(I’m a regular contributor to conda-forge, a large(ly) parallel ecosystem of python packages that’s used widely in data-, ML- and science-heavy python projects. This does not make me a maintainer of the actual tools – conda
, mamba
, etc. – that are the UI for this ecosystem)
@smm, have you seen this thread by @rgommers? It introduces a resource page that’s intentionally solution-free to establish a baseline understanding among the various different problems/needs/constraints in the python packaging ecosystem, particularly for those projects involving “native” code (i.e. code wrapped by, but not written in, Python).
With great respect for Hatch, “almost there already” is a big stretch IMO, given all the problems pointed out with (e.g.) native code. This is not Hatch’s fault (nor responsibility), but we’re (IMHO) emphatically not close to declaring success.
As long as the ecosystem currently being served by conda cannot be folded back into “the One True Way”, we have not actually solved the schisms in python packaging (i.e. everyone can just use the same tool).

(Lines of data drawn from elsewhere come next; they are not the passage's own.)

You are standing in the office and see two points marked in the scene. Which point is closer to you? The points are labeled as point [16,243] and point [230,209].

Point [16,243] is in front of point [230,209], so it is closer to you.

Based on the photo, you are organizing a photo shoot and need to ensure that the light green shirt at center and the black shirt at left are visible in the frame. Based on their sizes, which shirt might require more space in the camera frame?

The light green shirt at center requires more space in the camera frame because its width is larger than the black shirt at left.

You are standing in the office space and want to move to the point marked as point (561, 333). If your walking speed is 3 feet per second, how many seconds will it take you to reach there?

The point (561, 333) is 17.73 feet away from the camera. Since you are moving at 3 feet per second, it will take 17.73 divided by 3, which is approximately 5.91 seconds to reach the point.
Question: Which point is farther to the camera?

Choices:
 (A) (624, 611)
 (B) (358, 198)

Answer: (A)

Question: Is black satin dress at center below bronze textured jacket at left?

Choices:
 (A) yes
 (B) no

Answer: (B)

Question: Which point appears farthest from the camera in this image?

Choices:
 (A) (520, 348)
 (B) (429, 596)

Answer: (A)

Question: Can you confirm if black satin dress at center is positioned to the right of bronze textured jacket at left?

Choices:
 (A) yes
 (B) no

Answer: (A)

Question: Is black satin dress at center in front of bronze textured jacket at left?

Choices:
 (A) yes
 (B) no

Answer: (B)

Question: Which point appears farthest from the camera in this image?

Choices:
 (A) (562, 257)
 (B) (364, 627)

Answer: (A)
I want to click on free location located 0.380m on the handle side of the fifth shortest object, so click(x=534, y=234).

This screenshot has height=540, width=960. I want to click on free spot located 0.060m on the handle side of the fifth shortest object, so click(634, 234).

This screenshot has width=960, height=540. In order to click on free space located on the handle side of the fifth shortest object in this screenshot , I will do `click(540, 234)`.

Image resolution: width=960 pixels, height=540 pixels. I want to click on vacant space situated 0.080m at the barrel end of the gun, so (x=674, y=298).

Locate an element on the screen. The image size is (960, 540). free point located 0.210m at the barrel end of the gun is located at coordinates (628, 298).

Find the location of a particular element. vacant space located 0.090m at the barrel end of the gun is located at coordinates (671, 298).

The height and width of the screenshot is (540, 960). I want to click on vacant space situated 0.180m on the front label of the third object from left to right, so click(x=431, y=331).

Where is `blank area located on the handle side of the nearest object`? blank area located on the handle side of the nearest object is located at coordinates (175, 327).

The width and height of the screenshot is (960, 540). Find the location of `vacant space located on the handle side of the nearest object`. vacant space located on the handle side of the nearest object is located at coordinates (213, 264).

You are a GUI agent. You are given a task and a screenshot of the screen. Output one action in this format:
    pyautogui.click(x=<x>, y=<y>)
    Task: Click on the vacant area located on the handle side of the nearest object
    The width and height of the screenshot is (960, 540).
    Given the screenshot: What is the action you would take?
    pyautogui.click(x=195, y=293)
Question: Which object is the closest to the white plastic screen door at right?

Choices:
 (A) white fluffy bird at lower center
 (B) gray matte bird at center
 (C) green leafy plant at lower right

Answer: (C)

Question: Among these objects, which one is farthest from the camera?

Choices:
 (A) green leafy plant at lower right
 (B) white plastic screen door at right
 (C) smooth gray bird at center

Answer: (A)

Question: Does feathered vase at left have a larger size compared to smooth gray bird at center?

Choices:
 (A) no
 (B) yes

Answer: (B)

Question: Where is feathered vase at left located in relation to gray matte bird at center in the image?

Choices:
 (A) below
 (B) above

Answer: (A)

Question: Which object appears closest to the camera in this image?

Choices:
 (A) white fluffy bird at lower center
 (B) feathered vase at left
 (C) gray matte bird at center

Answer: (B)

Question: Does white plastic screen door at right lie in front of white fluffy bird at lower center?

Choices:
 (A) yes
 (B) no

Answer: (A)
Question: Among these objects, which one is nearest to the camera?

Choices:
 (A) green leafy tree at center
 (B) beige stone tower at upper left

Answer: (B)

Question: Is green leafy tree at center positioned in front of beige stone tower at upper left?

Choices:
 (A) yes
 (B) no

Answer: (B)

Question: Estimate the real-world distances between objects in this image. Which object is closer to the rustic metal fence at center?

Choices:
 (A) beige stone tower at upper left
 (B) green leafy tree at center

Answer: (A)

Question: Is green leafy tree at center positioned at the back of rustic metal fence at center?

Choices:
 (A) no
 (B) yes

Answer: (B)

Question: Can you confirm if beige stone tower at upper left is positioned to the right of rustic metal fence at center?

Note that this is not some zealous attachment to conda as a tool or philosophy, but about not regressing the capabilities that are necessary to solve large classes of problems for the “data science persona” at scale. My impression is that this pragmatism is shared by many if not most in conda-land.
Indeed, it is a blessing and a curse, but now we have to deal with it.
To this point, from my POV, the uncomfortable “math” here is to either:
- solve most of the problems outlined in https://pypackaging-native.github.io/ (a gigantic undertaking)
- define large parts of the data science ecosystem as out of scope (…)
Almost certainly, 2. won’t fly for the SC (who would want to define ~half their user base out of existence), and the wider PyPA community has consistently declared 1. as out of scope (unsurprisingly, given the monumental complexity resp. the available resources).
Both points are understandable for the respective stakeholders, but they are at odds with each other, and (IMO) the fundamental tension underlying the lack of tooling homogeneity.
As painful as 2. looks from a language governance POV, this is effectively what’s happening in various pockets of the ecosystem most affected by these problems (e.g. the geospatial stack), where installation instructions often uniformly recommend an alternate (non-PyPA) installer, and wheels etc. are not provided.
Hopefully this can be mitigated with things like PEP 668 (which would make it less “all-or-nothing” to use other package managers, and could more or less gracefully hand off installation of too-complicated packages from pip/wheels/PyPA to another package manager where necessary), but even achieving that is still a far cry from the “unification” that the survey comments cited in the OP are calling for.